| TRY IT |
Select every line below containing the word "down".

| DATA PROVIDED |
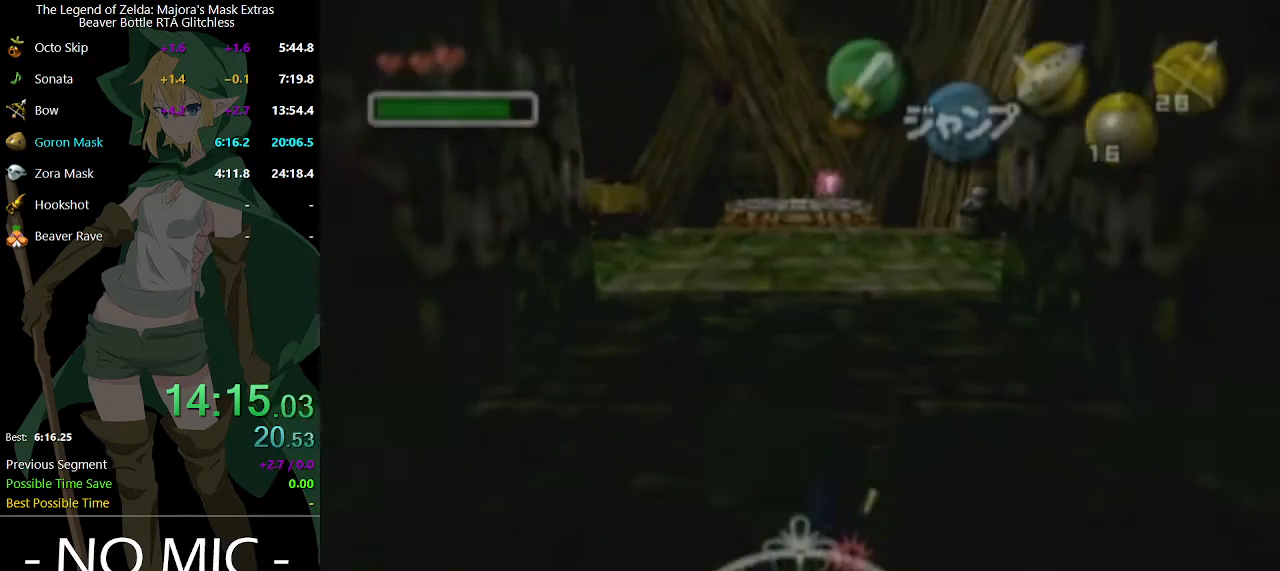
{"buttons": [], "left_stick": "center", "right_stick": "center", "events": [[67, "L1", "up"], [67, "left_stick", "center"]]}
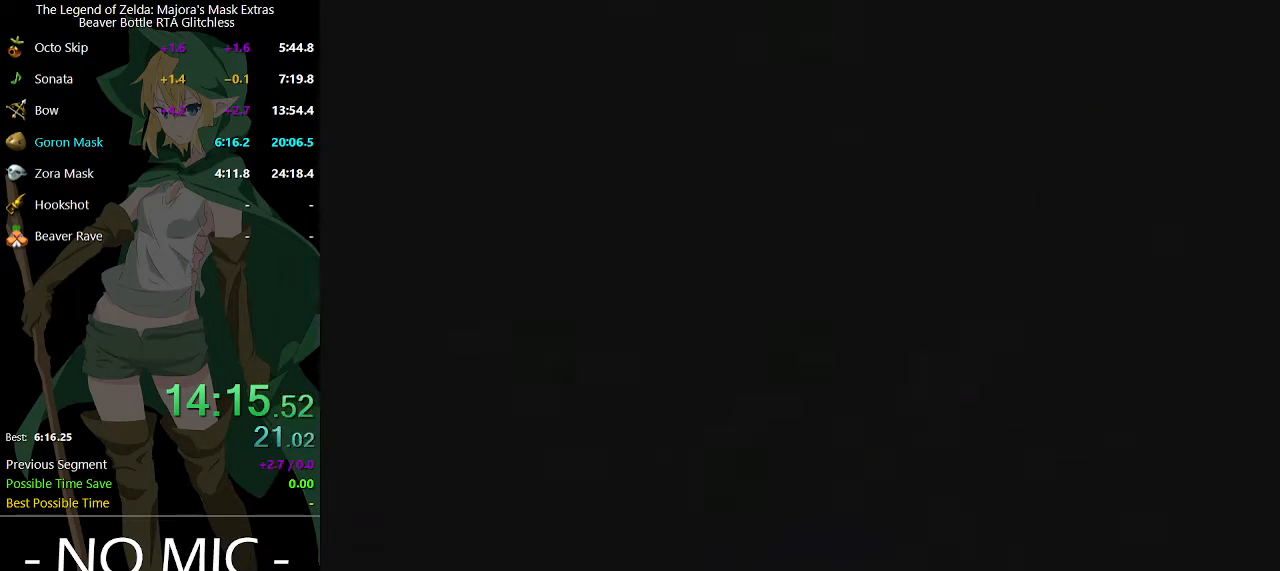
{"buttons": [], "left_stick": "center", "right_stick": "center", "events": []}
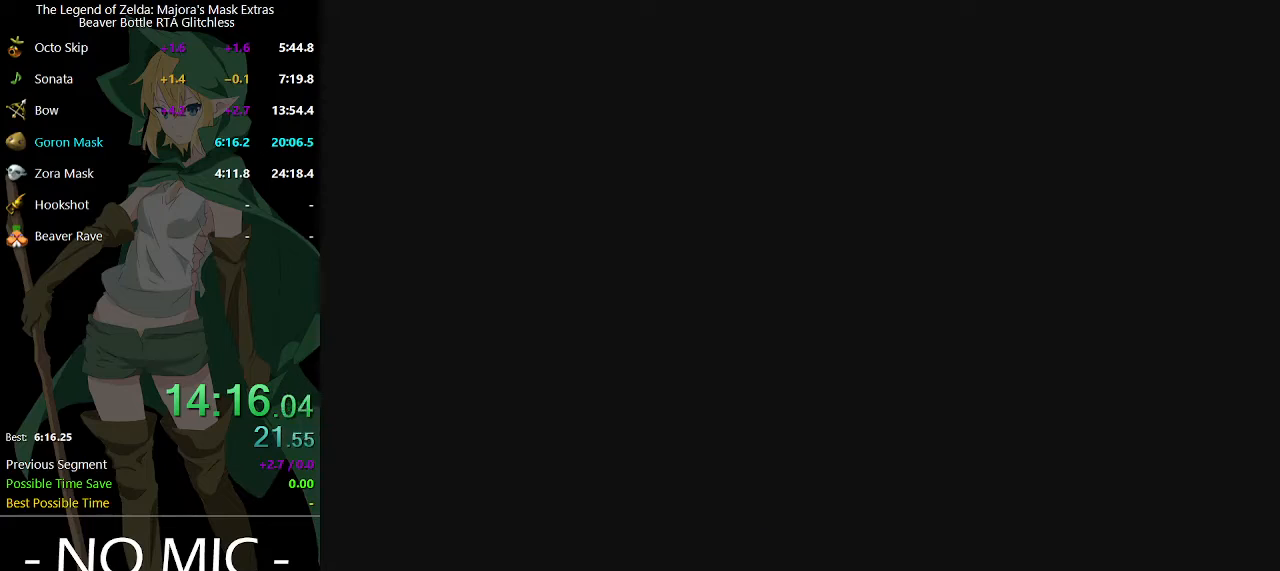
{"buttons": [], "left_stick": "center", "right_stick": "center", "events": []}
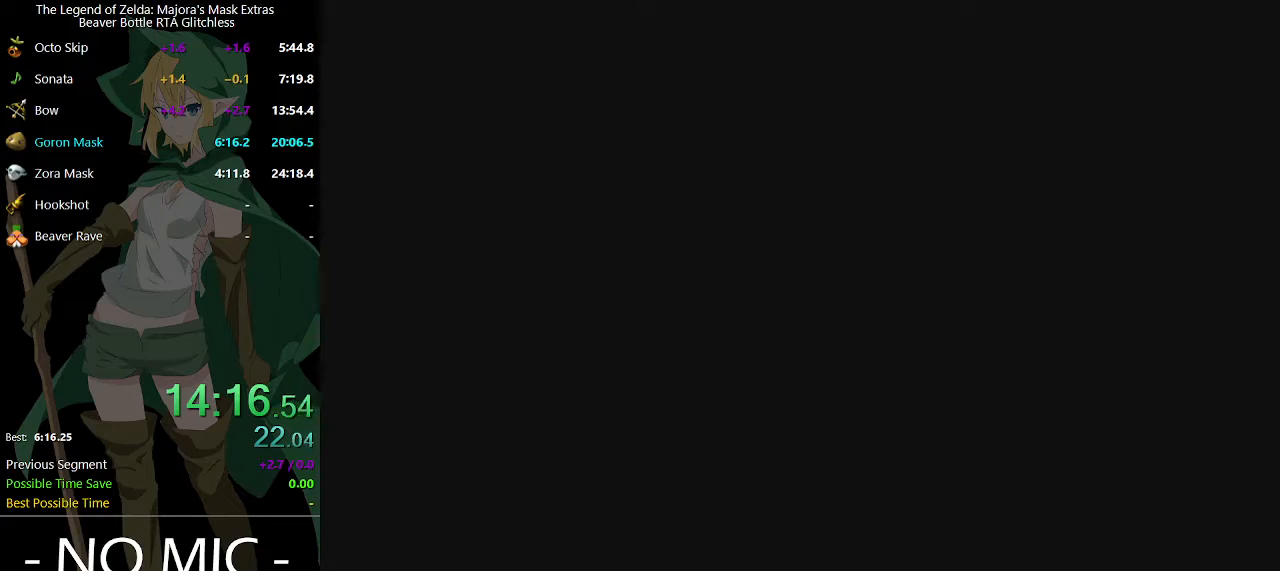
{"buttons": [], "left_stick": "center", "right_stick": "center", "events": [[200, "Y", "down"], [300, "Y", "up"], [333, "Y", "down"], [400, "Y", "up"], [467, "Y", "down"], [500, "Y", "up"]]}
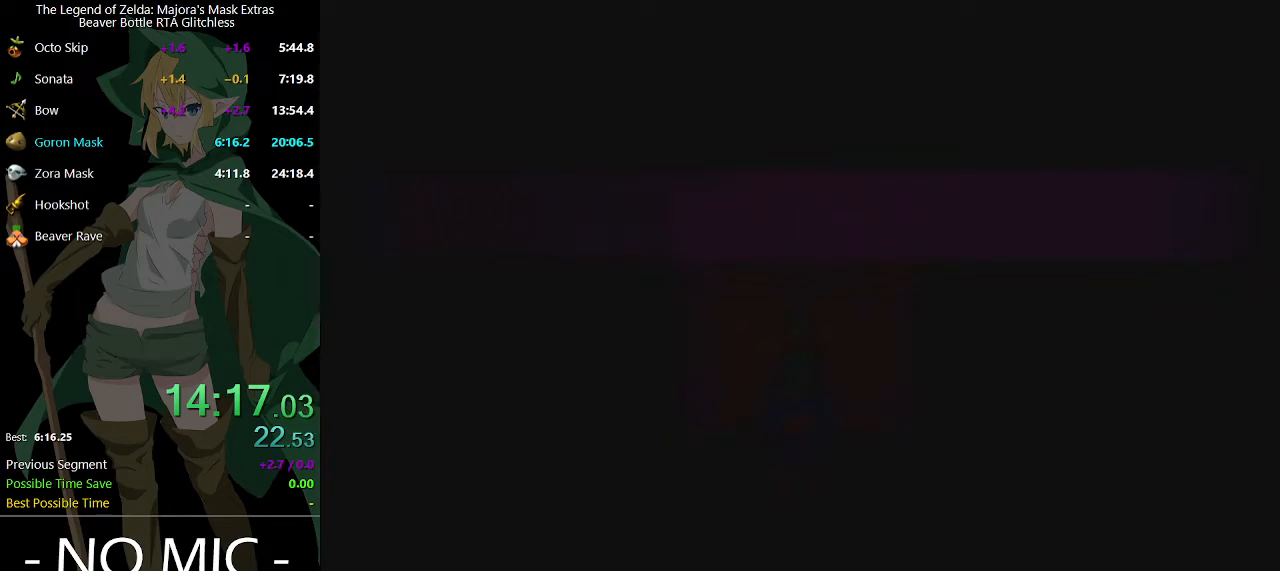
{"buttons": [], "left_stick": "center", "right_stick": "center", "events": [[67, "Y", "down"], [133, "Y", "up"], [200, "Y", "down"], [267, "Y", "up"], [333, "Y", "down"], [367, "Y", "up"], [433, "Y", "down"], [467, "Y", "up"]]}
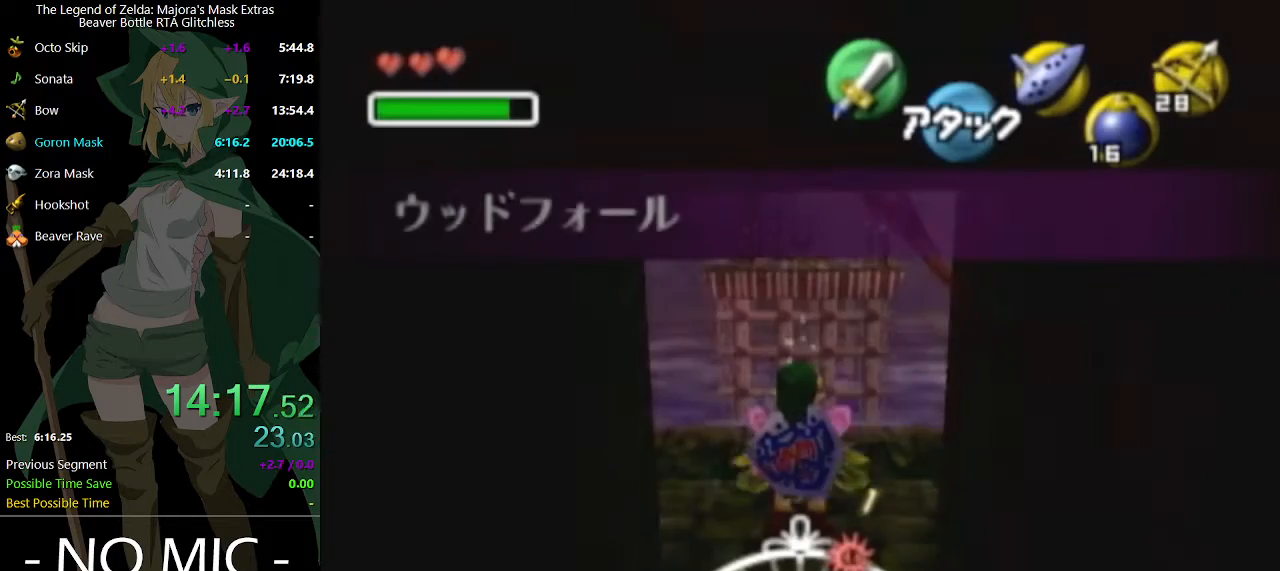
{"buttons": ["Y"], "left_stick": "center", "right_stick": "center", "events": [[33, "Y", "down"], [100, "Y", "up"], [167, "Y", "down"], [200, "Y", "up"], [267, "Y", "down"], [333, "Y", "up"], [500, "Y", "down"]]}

| ANSWER TO THIS PROBLEM |
{"buttons": [], "left_stick": "center", "right_stick": "center", "events": [[200, "Y", "down"], [300, "Y", "up"], [333, "Y", "down"], [400, "Y", "up"], [467, "Y", "down"], [500, "Y", "up"]]}
{"buttons": [], "left_stick": "center", "right_stick": "center", "events": [[67, "Y", "down"], [133, "Y", "up"], [200, "Y", "down"], [267, "Y", "up"], [333, "Y", "down"], [367, "Y", "up"], [433, "Y", "down"], [467, "Y", "up"]]}
{"buttons": ["Y"], "left_stick": "center", "right_stick": "center", "events": [[33, "Y", "down"], [100, "Y", "up"], [167, "Y", "down"], [200, "Y", "up"], [267, "Y", "down"], [333, "Y", "up"], [500, "Y", "down"]]}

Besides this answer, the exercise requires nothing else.